Let's See -- We Better Rehearse This Puppy!

We had players.  We had songs.  We had to set a date for recording.  After a couple of schedule changes, Paul agreed that we could record in January.  After all, he is a performing musician; timing depended upon him.  If The Pyronauts had a gig, “Into the Flow” had to take a back seat.

Wait!  We had not played together.  Had I overlooked that we needed to rehearse before recording?  This was not like a bunch of professional studio musicians playing.  We just could not show up.

We had to test this combination out.  How would we sound?  Could we play together?  Of the four of us, only Paul and I knew anything about the 8 songs.  Glenn had fooled around with a couple of them.  Don had not heard any of the songs.

An article in The Wall Street Journal -- a regular bastion of music news and ideas -- told how, before going into the studio, Peter Wolf provided the musicians with charts and a CD of the songs to be recorded.  If that worked for Peter Wolf, maybe it could work for The Lava Pups.  But we have to keep mind that Peter Wolf is a real musician, while until only recently The Lava Pups was a fictitious band.

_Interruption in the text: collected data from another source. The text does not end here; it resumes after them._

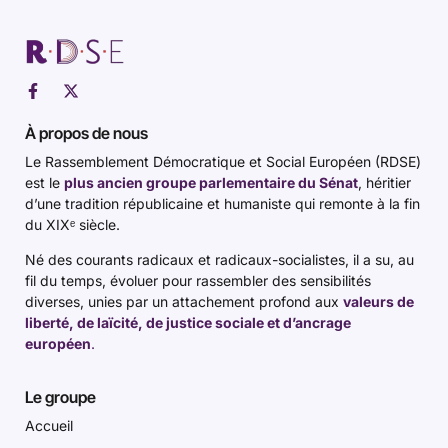
À propos de nous
Le Rassemblement Démocratique et Social Européen (RDSE)
est le
plus ancien groupe parlementaire du Sénat
, héritier
d’une tradition républicaine et humaniste qui remonte à la fin
du XIXᵉ siècle.
Né des courants radicaux et radicaux-socialistes, il a su, au
fil du temps, évoluer pour rassembler des sensibilités
diverses, unies par un attachement profond aux
valeurs de
liberté, de laïcité, de justice sociale et d’ancrage
européen
.
Le groupe
Accueil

Fictitious band or whatever, I decided to emulate Peter Wolf.  And I turned to Garageband.  Becky had made sure that program was on my MacBook to feed my rock ‘n roll fantasies.  Garageband has been described as “the Playskool version of recording.”  That, of course, fell right into my capabilities.  Nothing too complicated.  I could record the songs so that we would have their basic structures. 

The process was pretty simple.  Record the guitar -- and some of the bass -- parts over digital drum beats.  Cut and paste.  Work on the timing.  Cut out most of the blatant mistakes.  Listen.  Fix.  Work on the timing.  Mix the songs.

As I labored through the process, I wondered where computer geek overtakes musician.  Technician overtakes musician.  How much of today’s music is engineered to the point that the vitality of a song is squeezed out?  With enough time, maybe even I could create the perfect track.  But that track would not be my music because the odds of my playing perfect are about the same as being struck by lightning or winning the lottery.

The result of Playskool recording was all 8 songs in MP3 and on a CD.  I e-mailed the MP3s to Paul.  We already had worked up some rough charts of the songs.  The project was getting closer to the acid test.

A rehearsal would tell us whether “Into the Flow” was merely a pipe dream or potentially a reality.